Stored data entries
###

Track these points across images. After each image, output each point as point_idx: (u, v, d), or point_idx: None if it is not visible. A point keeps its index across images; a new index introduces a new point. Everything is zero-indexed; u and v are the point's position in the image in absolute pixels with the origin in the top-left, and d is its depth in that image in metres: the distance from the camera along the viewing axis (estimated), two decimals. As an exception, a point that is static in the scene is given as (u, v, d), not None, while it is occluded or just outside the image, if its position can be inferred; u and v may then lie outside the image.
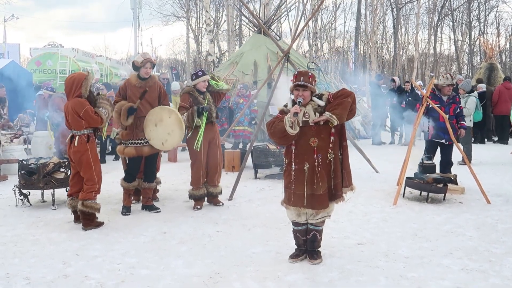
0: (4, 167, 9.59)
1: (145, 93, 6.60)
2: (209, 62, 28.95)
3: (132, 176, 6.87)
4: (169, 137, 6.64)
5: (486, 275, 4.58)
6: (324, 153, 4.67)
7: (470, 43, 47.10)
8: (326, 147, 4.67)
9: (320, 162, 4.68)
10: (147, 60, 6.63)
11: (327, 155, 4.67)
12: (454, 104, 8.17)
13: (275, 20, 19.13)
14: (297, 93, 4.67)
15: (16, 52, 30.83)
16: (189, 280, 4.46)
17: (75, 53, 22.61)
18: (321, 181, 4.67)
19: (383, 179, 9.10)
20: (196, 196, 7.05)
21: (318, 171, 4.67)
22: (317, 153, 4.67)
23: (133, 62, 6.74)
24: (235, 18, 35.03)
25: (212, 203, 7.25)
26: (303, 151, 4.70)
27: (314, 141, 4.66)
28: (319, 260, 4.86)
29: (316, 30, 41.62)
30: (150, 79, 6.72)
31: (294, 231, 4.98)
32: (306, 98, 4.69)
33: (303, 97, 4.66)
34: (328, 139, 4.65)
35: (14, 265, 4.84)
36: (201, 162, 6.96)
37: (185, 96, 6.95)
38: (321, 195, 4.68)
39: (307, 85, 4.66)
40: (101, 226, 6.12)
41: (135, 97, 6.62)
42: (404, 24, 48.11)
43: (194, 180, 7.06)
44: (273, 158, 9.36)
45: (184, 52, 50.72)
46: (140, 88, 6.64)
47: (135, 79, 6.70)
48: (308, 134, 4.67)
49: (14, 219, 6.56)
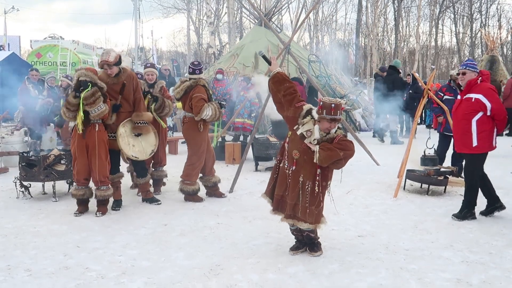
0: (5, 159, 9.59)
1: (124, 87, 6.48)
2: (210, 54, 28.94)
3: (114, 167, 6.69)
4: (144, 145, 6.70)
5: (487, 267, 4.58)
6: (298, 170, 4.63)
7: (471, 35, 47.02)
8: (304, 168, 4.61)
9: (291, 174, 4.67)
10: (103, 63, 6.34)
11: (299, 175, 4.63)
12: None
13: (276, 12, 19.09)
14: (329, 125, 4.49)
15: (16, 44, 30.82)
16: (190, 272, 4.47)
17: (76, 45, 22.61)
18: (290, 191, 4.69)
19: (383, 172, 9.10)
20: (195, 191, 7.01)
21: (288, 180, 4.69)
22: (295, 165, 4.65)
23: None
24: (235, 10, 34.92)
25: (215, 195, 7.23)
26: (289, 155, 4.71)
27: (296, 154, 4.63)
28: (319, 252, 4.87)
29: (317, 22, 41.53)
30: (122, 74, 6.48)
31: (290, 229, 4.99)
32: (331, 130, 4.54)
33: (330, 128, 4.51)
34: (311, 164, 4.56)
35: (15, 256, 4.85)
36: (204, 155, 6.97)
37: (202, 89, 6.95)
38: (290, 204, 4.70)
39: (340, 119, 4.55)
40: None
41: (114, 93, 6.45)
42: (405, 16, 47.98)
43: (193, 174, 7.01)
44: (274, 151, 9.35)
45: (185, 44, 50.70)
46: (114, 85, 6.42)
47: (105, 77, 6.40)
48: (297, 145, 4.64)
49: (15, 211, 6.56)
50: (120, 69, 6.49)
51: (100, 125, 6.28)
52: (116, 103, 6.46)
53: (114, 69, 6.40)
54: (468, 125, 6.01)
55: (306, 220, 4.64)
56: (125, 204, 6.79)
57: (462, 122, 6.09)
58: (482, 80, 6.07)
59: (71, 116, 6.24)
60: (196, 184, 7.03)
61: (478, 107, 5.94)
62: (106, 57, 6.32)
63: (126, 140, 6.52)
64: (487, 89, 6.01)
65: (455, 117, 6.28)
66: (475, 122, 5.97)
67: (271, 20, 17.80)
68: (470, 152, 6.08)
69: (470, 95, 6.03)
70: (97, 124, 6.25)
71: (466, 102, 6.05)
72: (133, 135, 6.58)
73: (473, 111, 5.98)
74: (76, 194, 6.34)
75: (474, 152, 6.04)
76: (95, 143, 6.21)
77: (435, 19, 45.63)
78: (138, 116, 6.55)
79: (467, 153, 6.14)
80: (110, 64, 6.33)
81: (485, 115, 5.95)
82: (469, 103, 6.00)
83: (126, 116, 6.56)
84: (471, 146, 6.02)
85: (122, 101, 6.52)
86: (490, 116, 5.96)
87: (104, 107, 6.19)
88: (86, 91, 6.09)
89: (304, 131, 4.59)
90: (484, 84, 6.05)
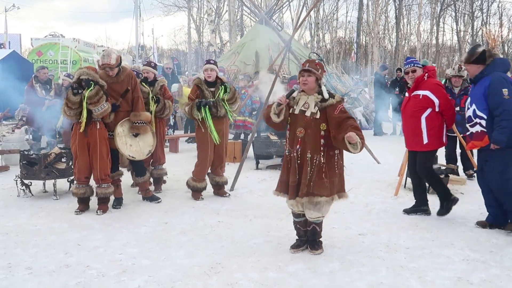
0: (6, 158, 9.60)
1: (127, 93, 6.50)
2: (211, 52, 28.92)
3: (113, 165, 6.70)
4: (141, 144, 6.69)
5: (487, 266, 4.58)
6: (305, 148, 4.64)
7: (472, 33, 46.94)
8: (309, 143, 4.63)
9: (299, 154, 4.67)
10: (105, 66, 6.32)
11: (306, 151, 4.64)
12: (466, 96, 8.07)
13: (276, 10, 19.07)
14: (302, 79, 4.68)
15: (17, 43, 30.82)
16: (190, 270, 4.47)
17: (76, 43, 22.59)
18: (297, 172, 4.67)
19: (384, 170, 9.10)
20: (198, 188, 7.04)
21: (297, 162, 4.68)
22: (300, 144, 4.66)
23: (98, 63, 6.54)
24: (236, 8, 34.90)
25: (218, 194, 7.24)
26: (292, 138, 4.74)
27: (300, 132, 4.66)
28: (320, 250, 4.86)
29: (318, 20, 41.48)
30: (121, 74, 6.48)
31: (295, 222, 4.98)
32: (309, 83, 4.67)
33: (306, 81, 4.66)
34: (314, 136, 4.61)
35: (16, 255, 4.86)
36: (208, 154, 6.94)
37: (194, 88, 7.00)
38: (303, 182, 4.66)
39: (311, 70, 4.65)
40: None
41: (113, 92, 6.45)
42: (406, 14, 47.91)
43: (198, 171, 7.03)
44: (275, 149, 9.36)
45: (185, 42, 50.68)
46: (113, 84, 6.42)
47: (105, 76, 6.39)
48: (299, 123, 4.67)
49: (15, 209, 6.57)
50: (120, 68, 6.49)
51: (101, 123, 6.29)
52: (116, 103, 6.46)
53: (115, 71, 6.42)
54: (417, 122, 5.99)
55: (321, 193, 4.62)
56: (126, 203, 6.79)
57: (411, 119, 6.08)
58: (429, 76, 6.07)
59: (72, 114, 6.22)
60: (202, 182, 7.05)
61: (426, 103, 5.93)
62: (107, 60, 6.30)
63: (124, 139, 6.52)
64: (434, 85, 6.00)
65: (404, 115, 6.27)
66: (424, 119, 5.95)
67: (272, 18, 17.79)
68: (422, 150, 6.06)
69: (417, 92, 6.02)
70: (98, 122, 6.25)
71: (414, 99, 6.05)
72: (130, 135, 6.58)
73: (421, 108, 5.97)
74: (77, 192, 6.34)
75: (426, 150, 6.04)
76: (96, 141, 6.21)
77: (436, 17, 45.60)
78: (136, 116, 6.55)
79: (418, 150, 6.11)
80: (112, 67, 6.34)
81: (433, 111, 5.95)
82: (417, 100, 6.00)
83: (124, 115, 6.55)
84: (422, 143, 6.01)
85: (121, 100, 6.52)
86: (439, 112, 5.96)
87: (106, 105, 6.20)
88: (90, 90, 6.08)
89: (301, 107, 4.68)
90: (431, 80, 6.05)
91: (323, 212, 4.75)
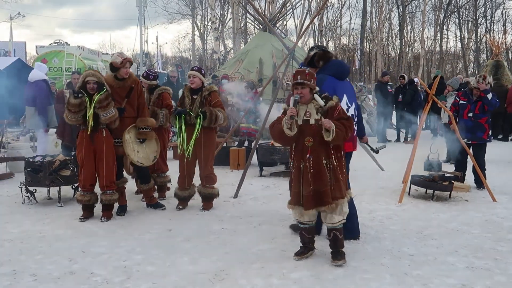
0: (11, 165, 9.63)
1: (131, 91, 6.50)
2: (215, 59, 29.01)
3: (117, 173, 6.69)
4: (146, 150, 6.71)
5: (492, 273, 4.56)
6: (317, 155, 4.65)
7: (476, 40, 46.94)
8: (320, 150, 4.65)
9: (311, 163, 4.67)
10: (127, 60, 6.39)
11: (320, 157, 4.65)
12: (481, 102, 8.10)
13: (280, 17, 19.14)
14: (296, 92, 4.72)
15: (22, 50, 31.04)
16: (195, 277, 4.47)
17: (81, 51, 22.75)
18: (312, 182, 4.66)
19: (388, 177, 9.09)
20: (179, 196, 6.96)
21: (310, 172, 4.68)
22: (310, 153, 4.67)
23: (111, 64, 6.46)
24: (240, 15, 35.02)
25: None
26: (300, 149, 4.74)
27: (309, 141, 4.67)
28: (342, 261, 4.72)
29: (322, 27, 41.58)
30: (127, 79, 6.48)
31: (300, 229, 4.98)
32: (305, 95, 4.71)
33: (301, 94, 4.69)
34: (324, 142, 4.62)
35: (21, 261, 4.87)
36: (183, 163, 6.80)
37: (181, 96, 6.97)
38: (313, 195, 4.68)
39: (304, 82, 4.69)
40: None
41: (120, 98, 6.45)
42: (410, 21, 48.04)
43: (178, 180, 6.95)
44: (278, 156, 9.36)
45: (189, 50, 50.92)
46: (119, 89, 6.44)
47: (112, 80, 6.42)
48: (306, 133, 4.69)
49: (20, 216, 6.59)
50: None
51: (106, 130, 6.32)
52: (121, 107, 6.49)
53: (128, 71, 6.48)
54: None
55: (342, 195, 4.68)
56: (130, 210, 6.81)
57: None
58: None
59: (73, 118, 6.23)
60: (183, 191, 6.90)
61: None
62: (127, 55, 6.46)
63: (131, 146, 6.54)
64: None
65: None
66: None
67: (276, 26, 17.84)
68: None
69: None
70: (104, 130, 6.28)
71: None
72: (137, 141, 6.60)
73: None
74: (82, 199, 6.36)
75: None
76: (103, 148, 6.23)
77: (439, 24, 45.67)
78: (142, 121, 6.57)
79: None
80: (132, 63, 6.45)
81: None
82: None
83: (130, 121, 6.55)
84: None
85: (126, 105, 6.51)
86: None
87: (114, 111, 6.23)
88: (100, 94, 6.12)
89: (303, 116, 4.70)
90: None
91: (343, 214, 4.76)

###

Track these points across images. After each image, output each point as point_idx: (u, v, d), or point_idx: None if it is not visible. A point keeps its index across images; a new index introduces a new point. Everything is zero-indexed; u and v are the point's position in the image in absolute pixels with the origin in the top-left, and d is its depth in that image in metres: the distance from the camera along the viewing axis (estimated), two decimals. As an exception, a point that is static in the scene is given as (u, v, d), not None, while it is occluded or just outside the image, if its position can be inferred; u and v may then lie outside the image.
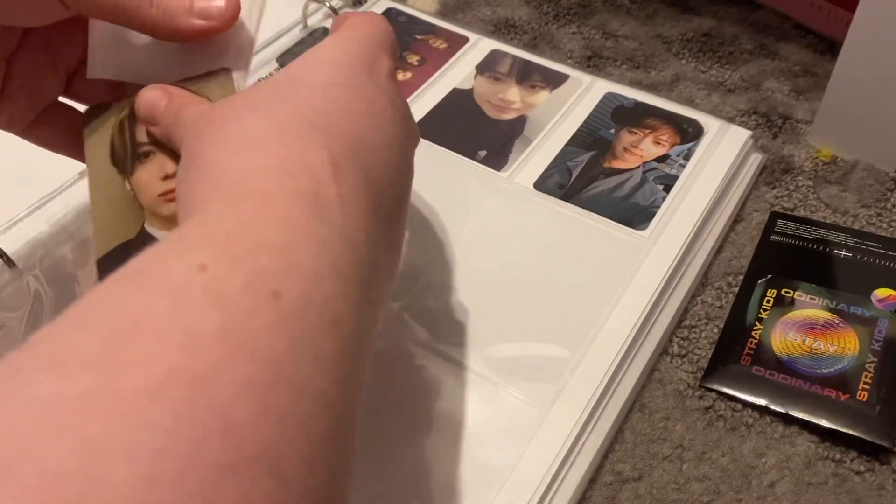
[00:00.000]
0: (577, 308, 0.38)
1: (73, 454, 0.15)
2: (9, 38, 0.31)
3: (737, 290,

###

## Work to be completed
Starting with the line with "54: (468, 125, 6.01)" above and going on through the line with "67: (271, 20, 17.80)", transcribe every line exactly, both ends included, and add nothing.

## Task solution
54: (468, 125, 6.01)
55: (306, 220, 4.64)
56: (125, 204, 6.79)
57: (462, 122, 6.09)
58: (482, 80, 6.07)
59: (71, 116, 6.24)
60: (196, 184, 7.03)
61: (478, 107, 5.94)
62: (106, 57, 6.32)
63: (126, 140, 6.52)
64: (487, 89, 6.01)
65: (455, 117, 6.28)
66: (475, 122, 5.97)
67: (271, 20, 17.80)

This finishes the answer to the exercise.